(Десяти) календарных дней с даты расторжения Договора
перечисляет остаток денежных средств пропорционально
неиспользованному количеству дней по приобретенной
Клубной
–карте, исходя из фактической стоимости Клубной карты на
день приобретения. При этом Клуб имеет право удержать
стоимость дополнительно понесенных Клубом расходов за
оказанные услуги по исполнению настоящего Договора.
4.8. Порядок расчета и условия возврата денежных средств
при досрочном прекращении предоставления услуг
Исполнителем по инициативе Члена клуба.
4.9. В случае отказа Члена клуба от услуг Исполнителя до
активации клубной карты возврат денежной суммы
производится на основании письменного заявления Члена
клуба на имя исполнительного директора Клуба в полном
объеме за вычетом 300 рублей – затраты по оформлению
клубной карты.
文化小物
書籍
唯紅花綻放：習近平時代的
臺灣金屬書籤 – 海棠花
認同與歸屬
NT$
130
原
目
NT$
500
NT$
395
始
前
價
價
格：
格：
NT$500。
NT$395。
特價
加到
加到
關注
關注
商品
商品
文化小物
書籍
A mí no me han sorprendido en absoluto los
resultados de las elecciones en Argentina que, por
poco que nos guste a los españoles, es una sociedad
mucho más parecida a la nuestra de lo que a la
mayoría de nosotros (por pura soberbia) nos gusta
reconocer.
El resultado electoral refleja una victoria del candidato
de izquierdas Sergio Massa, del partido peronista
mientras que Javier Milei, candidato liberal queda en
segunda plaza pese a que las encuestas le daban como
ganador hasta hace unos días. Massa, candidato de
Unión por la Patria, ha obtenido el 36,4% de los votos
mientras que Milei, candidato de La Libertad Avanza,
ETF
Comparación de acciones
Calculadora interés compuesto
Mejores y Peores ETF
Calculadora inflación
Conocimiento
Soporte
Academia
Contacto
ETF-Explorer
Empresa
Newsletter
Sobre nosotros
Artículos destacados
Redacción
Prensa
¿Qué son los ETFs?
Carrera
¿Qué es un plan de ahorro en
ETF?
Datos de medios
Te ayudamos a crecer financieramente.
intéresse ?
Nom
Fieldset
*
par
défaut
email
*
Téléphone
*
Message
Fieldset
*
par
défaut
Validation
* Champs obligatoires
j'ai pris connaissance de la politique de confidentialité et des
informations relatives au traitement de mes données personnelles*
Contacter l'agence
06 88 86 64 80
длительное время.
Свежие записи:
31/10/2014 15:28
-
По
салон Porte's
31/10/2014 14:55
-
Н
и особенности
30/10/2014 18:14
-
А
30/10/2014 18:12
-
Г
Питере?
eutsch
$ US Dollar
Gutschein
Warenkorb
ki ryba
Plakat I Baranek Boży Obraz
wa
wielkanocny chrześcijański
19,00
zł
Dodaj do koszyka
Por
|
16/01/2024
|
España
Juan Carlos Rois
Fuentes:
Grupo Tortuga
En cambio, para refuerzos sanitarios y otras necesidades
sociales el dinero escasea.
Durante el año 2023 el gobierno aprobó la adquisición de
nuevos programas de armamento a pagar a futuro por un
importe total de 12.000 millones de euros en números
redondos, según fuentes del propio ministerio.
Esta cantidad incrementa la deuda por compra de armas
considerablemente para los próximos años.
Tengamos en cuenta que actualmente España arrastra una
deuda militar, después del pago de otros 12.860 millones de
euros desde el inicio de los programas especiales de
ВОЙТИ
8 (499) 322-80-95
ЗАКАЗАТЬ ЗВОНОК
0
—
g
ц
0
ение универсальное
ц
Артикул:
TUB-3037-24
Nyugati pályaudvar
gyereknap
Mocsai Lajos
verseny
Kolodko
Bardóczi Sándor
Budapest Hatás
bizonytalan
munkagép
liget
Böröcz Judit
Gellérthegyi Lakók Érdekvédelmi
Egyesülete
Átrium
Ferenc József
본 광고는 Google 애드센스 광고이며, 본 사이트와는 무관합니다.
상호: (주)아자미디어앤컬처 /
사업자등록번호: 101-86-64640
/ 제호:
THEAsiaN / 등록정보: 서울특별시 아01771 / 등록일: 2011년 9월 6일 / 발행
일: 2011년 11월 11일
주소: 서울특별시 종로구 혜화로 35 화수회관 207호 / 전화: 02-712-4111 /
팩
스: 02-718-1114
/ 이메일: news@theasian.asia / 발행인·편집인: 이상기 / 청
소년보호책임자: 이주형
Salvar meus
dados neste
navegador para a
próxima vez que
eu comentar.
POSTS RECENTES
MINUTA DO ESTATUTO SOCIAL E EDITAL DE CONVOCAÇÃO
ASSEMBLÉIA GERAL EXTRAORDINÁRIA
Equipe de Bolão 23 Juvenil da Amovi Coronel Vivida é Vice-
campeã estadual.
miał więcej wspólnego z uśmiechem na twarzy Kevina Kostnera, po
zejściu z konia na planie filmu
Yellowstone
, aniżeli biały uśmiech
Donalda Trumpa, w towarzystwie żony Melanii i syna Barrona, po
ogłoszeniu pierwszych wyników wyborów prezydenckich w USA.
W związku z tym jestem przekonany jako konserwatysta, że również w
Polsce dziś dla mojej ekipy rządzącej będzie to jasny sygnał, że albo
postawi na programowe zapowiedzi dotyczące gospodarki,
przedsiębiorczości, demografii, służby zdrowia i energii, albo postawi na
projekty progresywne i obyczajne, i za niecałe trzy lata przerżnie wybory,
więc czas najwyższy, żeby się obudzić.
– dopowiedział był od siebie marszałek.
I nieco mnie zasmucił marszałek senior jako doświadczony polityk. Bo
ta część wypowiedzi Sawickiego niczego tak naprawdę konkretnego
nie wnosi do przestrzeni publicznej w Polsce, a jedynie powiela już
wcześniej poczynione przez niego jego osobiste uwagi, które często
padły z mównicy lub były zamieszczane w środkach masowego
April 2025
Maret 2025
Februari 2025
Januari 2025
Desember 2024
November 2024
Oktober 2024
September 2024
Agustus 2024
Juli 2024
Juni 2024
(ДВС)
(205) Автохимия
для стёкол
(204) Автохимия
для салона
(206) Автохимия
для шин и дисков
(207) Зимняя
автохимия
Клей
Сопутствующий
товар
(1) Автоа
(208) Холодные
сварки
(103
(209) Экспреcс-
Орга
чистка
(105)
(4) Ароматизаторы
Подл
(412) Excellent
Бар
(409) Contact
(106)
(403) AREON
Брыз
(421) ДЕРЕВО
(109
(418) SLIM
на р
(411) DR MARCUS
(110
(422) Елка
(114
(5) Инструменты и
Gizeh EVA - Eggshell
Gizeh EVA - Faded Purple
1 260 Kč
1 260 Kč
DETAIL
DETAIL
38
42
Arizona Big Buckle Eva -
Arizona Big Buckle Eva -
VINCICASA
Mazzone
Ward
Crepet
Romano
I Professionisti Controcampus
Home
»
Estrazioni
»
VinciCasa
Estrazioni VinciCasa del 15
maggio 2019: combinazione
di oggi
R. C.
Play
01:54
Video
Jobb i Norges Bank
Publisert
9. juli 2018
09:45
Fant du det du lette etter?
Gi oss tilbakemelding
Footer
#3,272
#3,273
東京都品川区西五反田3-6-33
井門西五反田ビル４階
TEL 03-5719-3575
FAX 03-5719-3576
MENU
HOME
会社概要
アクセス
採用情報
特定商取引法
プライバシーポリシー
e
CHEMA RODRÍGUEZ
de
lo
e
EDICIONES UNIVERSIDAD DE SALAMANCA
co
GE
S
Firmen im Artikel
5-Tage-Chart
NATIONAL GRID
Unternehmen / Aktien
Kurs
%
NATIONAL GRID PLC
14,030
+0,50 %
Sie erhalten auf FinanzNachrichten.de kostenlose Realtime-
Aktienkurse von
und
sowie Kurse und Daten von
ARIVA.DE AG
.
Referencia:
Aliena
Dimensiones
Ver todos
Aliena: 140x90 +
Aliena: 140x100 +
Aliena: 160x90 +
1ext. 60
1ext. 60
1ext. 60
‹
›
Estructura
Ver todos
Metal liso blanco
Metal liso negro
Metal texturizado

◆ Aim of the task:
Only the lines from the line with "Firmen im Artikel" to the final line of the entries are to be returned, each exactly as written, both ends included.

◆ Solution to the problem:
Firmen im Artikel
5-Tage-Chart
NATIONAL GRID
Unternehmen / Aktien
Kurs
%
NATIONAL GRID PLC
14,030
+0,50 %
Sie erhalten auf FinanzNachrichten.de kostenlose Realtime-
Aktienkurse von
und
sowie Kurse und Daten von
ARIVA.DE AG
.
Referencia:
Aliena
Dimensiones
Ver todos
Aliena: 140x90 +
Aliena: 140x100 +
Aliena: 160x90 +
1ext. 60
1ext. 60
1ext. 60
‹
›
Estructura
Ver todos
Metal liso blanco
Metal liso negro
Metal texturizado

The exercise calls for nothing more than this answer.